Texto para leer ->
┄┄┄┄┄┄┄┄┄┄

De la ciudad al campo: crónica de un tránsito y la búsqueda por reconectar con la naturaleza

Si alguna vez has soñado con despertar con el sonido de los pájaros en lugar de las bocinas y si la idea de cultivar tu propio alimento está rondando por tu cabeza hace algún tiempo, te invito a acompañarme en este viaje íntimo de redescubrimiento y transformación. Con mi familia pasamos desde la agitada vida urbana, a la serenidad de la vida en un entorno rural. Este no es solo un relato sobre la ventaja de mudarse de lugar, sino también sobre las dificultades y las transformaciones que implica el proceso. Si estás considerando hacer esta transición, este relato es para ti. Y si ya lo hiciste, seguro que en algo te reflejarás.
Los primeros años en Brasil, comenzaron a levantar un proyecto familiar que contemplaba comenzar desde cero y avanzar en el camino de la autosustentabilidad, cuenta Paula. ©Paula Rosales

Mi nombre es Paula Rosales, nací en la ciudad de Los Ángeles en Chile y allí viví mis primeros años de infancia. Luego ya más grande, con mi familia nos fuimos a vivir a Mendoza Argentina, después a Concepción y terminamos en Santiago, donde concluí los años de enseñanza media, mis estudios de agronomía y ejercí los primeros años laborales. Cuando vivía en Santiago, conocí a quien hoy es mi marido y nos fuimos a vivir a la precordillera en la comuna de La Florida. Ahí fue donde comenzamos a agrandar la familia y, por mi parte, a trabajar con agricultura urbana. Luego de unos 10 años de vivir entre la precordillera y la ciudad, se comenzó a gestar en nosotros una cierta inquietud con respecto a la vida agitada y comenzamos a sentir un impulso por llevar una vida más simple y en conexión profunda con la naturaleza. Así fue como por esas cosas de la vida, hace unos 6 años atrás, junto a mi marido y los tres hijos pequeños que teníamos en ese entonces (ahora son 4 con un brasilerito incluido), salimos de Santiago y nos vinimos a vivir al noreste de Brasil, una zona bien rural de mata atlántica junto a un pueblo playero llamado Pipa.

┄┄┄┄┄┄┄┄┄┄

Datos mostrados ->

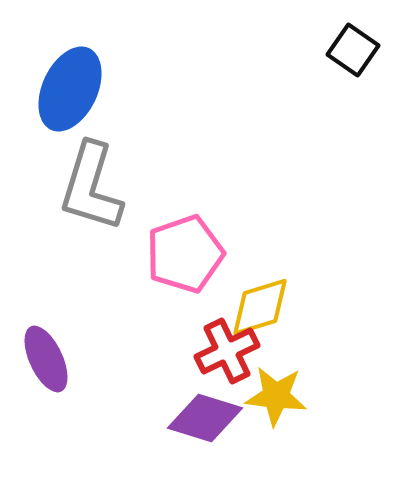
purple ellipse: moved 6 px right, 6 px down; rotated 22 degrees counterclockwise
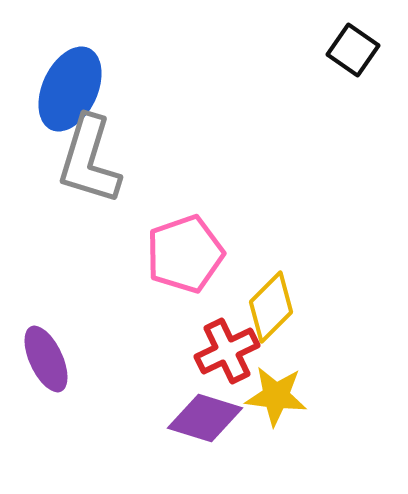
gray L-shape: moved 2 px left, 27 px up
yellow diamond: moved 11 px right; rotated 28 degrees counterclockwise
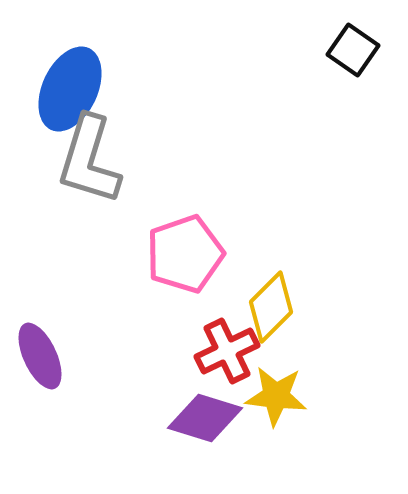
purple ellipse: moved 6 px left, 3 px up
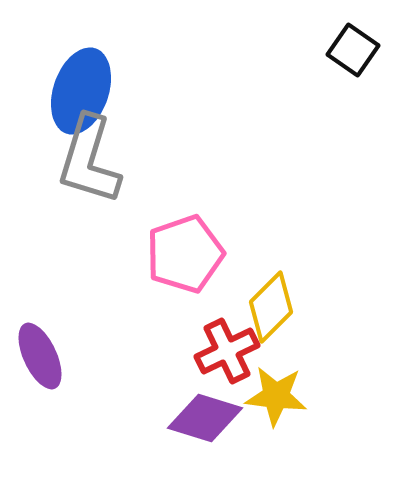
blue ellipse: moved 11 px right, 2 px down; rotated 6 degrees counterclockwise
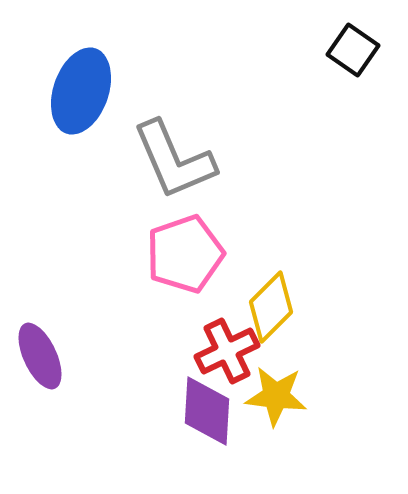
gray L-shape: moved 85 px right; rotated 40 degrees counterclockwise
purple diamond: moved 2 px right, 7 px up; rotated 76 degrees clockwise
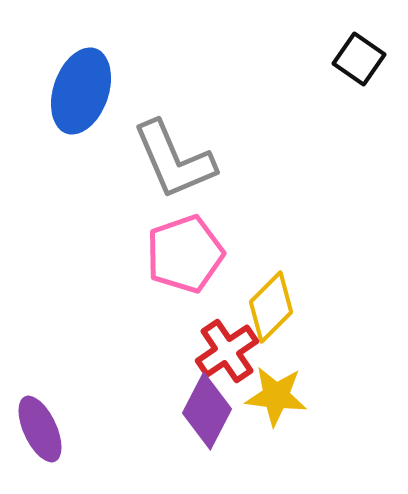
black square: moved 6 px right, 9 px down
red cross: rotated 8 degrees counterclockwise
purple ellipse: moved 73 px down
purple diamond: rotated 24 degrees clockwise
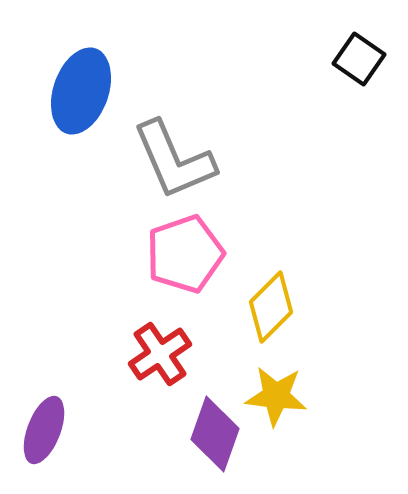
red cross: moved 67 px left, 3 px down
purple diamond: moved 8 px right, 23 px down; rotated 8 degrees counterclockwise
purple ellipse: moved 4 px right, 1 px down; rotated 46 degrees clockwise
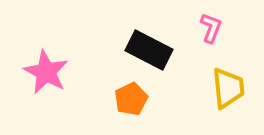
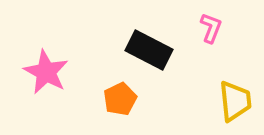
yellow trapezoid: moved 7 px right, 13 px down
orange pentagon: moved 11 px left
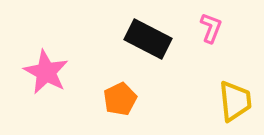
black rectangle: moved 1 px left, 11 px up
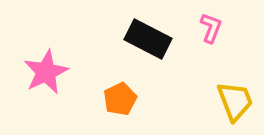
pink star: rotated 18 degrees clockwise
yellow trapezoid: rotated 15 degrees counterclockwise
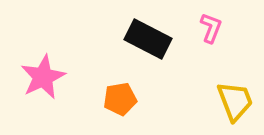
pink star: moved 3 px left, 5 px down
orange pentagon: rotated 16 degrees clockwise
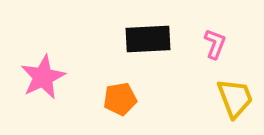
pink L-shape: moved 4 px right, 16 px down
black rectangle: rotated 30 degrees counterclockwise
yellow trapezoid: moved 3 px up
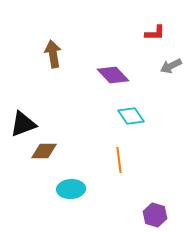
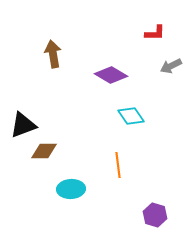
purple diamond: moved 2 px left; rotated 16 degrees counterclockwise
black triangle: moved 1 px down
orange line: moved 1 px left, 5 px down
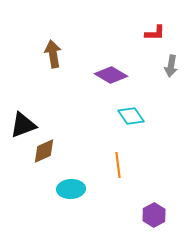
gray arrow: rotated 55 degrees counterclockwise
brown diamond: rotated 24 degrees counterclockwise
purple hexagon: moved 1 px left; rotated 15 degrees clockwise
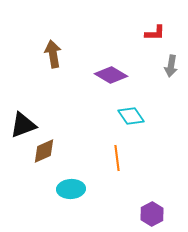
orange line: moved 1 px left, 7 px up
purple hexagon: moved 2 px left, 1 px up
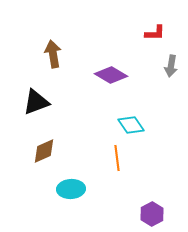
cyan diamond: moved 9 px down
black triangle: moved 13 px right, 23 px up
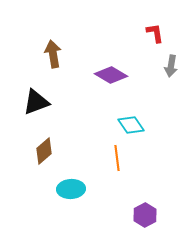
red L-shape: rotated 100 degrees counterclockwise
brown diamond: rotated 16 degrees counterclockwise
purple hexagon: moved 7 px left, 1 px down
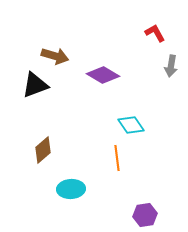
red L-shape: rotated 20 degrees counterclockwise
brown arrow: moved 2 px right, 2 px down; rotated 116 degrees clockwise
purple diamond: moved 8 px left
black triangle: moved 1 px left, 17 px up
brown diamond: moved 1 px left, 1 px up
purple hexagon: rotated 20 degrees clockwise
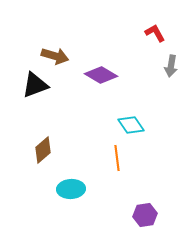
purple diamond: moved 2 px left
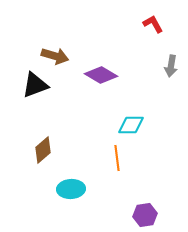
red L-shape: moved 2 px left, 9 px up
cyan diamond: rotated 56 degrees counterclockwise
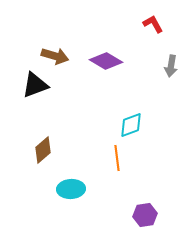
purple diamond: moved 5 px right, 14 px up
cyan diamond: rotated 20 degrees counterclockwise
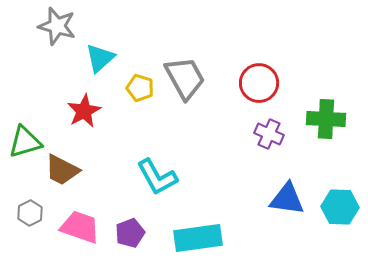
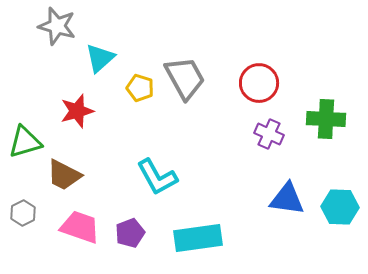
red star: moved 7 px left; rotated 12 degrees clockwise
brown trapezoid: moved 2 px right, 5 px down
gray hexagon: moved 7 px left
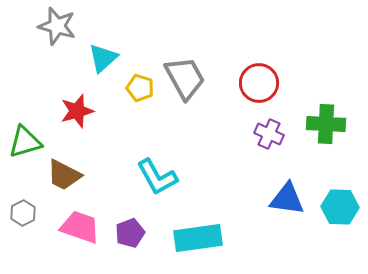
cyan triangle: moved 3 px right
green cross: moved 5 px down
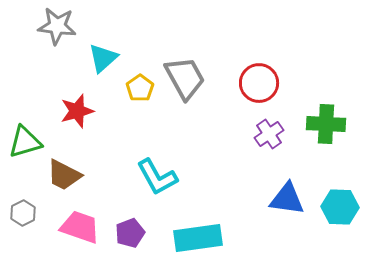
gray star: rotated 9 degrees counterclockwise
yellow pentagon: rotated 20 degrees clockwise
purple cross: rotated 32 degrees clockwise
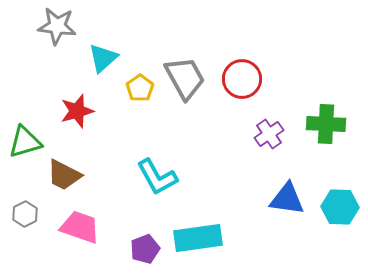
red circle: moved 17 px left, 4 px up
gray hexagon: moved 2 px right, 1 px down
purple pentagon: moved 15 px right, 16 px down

┄┄┄┄┄┄┄┄┄┄

Por hacer ->
A) Reproduce el tramo de la crónica sobre el traslado de la ciudad al campo que va desde "De la ciudad" hasta "algo te reflejarás.".
B) Prosigue la crónica sobre el traslado de la ciudad al campo a partir de su última oración.

Respuestas esperadas ->
A)
De la ciudad al campo: crónica de un tránsito y la búsqueda por reconectar con la naturaleza

Si alguna vez has soñado con despertar con el sonido de los pájaros en lugar de las bocinas y si la idea de cultivar tu propio alimento está rondando por tu cabeza hace algún tiempo, te invito a acompañarme en este viaje íntimo de redescubrimiento y transformación. Con mi familia pasamos desde la agitada vida urbana, a la serenidad de la vida en un entorno rural. Este no es solo un relato sobre la ventaja de mudarse de lugar, sino también sobre las dificultades y las transformaciones que implica el proceso. Si estás considerando hacer esta transición, este relato es para ti. Y si ya lo hiciste, seguro que en algo te reflejarás.

B)
Los primeros años en Brasil, con mucha energía y entusiasmo, comenzamos a hacer todo para levantar un proyecto familiar que contemplaba comenzar desde cero y avanzar en el camino de la autosustentabilidad. Partimos por construir la casa nosotros mismos con tan solo la ayuda de un par de maestros. Comenzamos luego con el cultivo de nuestro alimento y montamos un vivero para la reproducción de especies, además de criar gallinas, peces, conejos, etc. Vivir insertos en la naturaleza es lo más hermoso que nos ha sucedido en la vida, nos encanta estar lejos del ruido de la ciudad, oler a tierra, despertarnos con los pajaritos, ver a los monos saltar de un árbol a otro y producir buena parte de nuestros alimentos; mangos, bananas, batatas, piñas y verduras son abundancia de cada día, sin duda ha sido una de las mejores decisiones que hemos tomado como familia.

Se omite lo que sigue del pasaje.